What considerations are important when analyzing CD86 expression in clinical tumor samples?

Analysis of CD86 expression in clinical tumor samples requires careful attention to multiple pre-analytical, analytical, and interpretative factors. Pre-analytical variables significantly impact results; standardized tissue collection, fixation times (typically 24-48 hours in 10% neutral buffered formalin), and processing protocols are essential for consistent immunohistochemical CD86 detection . Antigen retrieval methods must be optimized for each tumor type; HIER using citrate buffer (pH 6.0) or EDTA buffer (pH 9.0) for 20 minutes provides effective epitope recovery in most formalin-fixed, paraffin-embedded samples . Antibody validation using positive controls (lymphoid tissues containing activated B cells and dendritic cells) and negative controls (CD86-negative tissues or isotype controls) establishes staining specificity . Quantification approaches should address tumor heterogeneity through systematic sampling of multiple regions, with scoring systems that account for both staining intensity and percentage of positive cells . Interpretation requires cellular context; distinguishing between CD86 expression on tumor cells versus infiltrating immune cells necessitates dual staining with lineage-specific markers . Clinical correlation demands consistent timing of sample collection relative to treatment, as therapy may alter CD86 expression patterns . Finally, comparative analysis across patient cohorts requires standardized protocols and scoring systems to minimize inter-laboratory and inter-observer variability, essential for developing CD86 as a potential prognostic or predictive biomarker.

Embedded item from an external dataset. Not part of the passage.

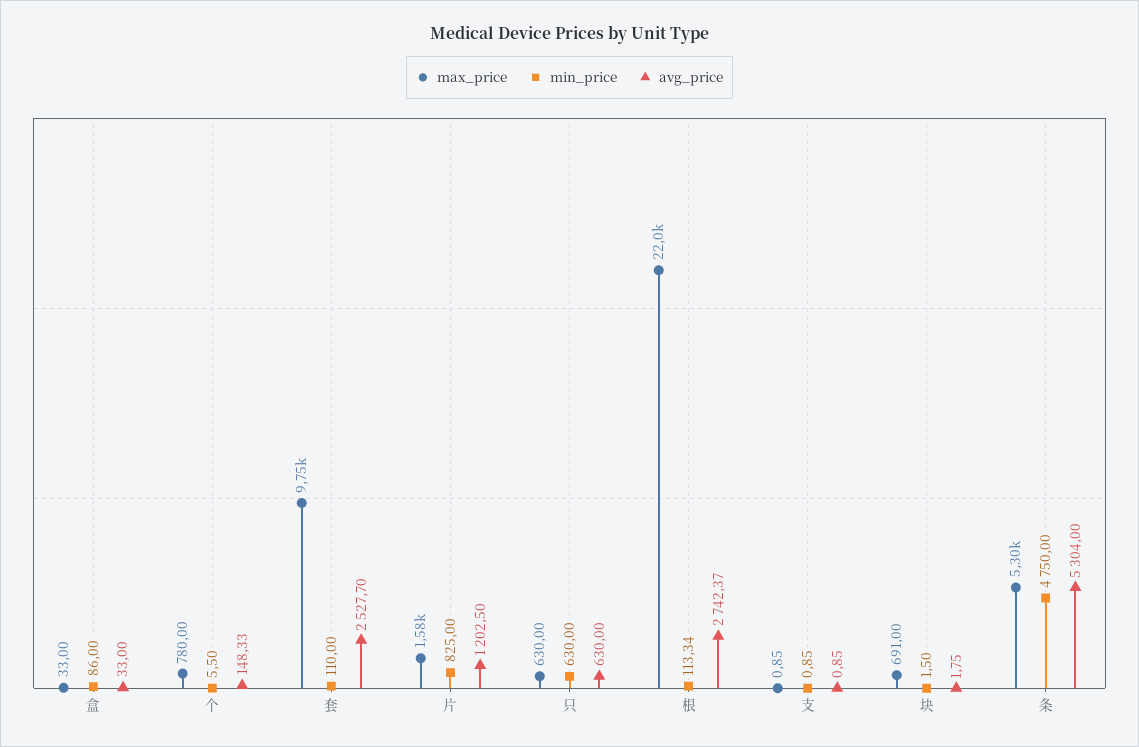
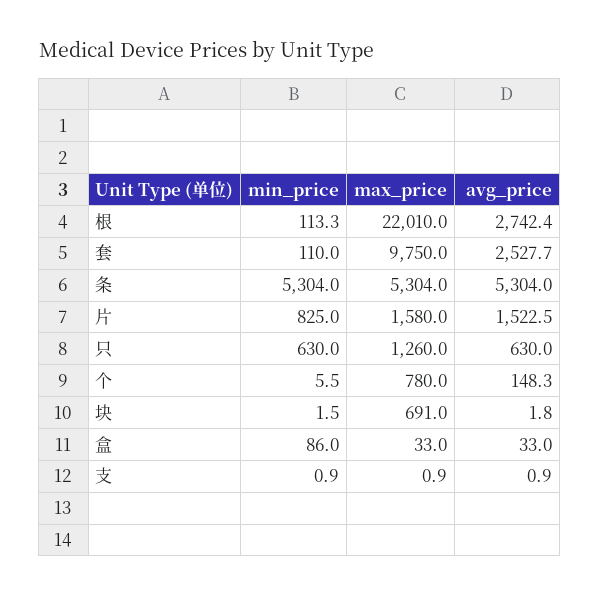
avg_price, 片: 1202.5 -> 1522.5
max_price, 只: 630 -> 1260
min_price, 条: 4750 -> 5304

How do CD86 antibodies contribute to understanding autoimmune disease mechanisms?

CD86 antibodies provide critical insights into autoimmune disease pathophysiology through multiple research applications. Flow cytometric analysis with CD86 antibodies reveals altered expression patterns on antigen-presenting cells in various autoimmune conditions, with studies demonstrating heightened CD86 expression on dendritic cells and B cells in systemic lupus erythematosus, rheumatoid arthritis, and multiple sclerosis . Immunohistochemical investigations using CD86 antibodies visualize the distribution and activation state of costimulatory molecule-expressing cells within affected tissues, such as synovium in arthritis or central nervous system lesions in multiple sclerosis . Functional studies employ neutralizing CD86 antibodies in ex vivo systems to assess the contribution of this costimulatory pathway to autoreactive T cell activation, providing mechanistic insights and potential therapeutic targets . Detection of soluble CD86 forms in patient plasma using specialized ELISA methods offers potential biomarkers of disease activity, with research indicating altered levels in certain autoimmune conditions . The utility of CD86 antibodies extends to therapeutic monitoring; flow cytometric analyses track changes in CD86 expression following immunomodulatory treatments, potentially identifying cellular mechanisms of treatment response or resistance . Additionally, CD86 antibodies facilitate investigation of how environmental factors influence costimulatory molecule expression, contributing to understanding of gene-environment interactions in autoimmune disease pathogenesis.